Most agencies will pay you a straight wage for your orientation time and they should tell you this upfront.
IMHO, the best way to find out what they're like it to find someone who works for them, but they probably won't give you an employee's phone number. You could always hang out in the parking lot and try to "bump into" someone
Good luck!
tabster224
51 Posts
I work for a national agency. I have worked for them in 3 different states. It has varied state to state. I live and work in California now, and I get paid per visit, PPV. I get mileage, which they just changed how they were paying. They went to a mapquest system, so they pay automatically from office to first visit then to second and so on (they do this the first 3 days of the week you work, if you work anymore than 3 days, then you get paid from only the first to second visit, second to third and so on). I work 32 hours which works out to be 20-24 modified units (each visit type is given a number to corespond with modified units. a SOC/eval is 2 units, a Recert/ROC is 1.5 units, a normal visit RVS is 1). So to work 4 days a week I need to see at least 5 patients or 5 modified units a day.
We also get compensation for mileage, I think it is 40-42 cents, and we get paid for meetings/inservices and if we go to work in the office (if we do not have our modified units we can go in the office and work to make that up). We do not do staff relief, only visits.
I would certianly ask them what the rate of pay for hourly is and visit pay. Being noncomittal is not appropriate, and in my opinion a little fishy, like they have sometime to hide. Although some companies won't give out that info unless they know you are very interested, I still would not sign anything until I get written proof of what they pay for each thing. I would get in writing what they pay, for everything, each type of visit, SOC/eval/recert/ROC and RVS. Also if they are paid different amounts for different companies for flu clinic, I would at least get a range for hourly (such as $25-30 an hour for the flu clinics) Also get in writing mileage, and if you get compensation for travel time, charting time (be aware most companies include this in the visit pay, such as $55 for a RVS includes travel time between patients, charting time, and the visit time itself).
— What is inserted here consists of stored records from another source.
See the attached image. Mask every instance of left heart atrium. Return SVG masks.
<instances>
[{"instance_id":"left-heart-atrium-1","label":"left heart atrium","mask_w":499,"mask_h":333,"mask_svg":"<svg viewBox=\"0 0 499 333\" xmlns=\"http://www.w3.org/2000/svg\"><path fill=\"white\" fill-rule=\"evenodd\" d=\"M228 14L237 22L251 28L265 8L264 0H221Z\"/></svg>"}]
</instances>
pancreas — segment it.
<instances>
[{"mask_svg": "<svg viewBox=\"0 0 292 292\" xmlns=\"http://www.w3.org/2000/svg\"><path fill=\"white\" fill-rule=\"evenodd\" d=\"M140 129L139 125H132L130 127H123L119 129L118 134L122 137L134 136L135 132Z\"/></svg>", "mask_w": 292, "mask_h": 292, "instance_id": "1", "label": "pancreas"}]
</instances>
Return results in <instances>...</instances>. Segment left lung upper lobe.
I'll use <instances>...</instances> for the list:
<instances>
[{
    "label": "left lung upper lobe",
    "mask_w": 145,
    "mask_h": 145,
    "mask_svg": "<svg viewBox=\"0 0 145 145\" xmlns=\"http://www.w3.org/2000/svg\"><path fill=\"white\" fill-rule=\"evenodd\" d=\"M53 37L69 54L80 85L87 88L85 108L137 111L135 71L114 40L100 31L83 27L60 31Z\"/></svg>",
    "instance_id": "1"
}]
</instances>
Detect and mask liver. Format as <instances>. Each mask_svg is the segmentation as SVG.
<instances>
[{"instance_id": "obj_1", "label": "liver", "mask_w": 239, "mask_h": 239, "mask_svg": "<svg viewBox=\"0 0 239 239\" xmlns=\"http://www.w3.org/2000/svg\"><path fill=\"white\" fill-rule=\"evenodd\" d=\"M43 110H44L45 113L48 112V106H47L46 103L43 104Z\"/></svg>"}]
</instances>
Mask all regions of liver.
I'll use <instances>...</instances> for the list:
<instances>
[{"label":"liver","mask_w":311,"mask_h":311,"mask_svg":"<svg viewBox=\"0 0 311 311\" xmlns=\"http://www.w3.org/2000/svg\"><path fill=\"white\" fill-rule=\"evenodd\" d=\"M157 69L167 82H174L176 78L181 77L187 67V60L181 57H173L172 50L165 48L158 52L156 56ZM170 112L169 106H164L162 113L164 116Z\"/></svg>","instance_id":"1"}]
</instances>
I hope this helped. I reread this and it sounded ok, but I can be confusing sometimes lol.
caliotter3
38,333 Posts
I have found that when there is a vague approach to questions about compensation, they expect to get you hired and working before you find out that they don't pay as well as their competition. What is even worse than this is when you are told one thing when you are hired and find something different on your paycheck. Don't feel shy about getting this info up front, in writing, if possible.
This is very true, which is why I said to get it in writing before signing anything. I would never go to work for an agency/company that will not spell things out up front and any reputable agency will put it in writing for you before you sign on to work for them. Never sign a contract that does not spell everything out (if it leaves room for intrepretation then don't sign, because they will use that to interpret it how ever they fill necessary at the time), including each type of visit pay, if you are salary, PPV or Per Diem, what is included in each visit, such as travel time, chart time, calling doctors, visit time, if you are required to do on call and what that consists of, how much reimbursement, how often you have to do on call, ect.
I agree with KateRN1, trust your gut and if you can't do that, never sign on the dotted line without everything on paper. In the last position, I had to refer back to my contract with them when they tried to pay me differently that what was in my contract.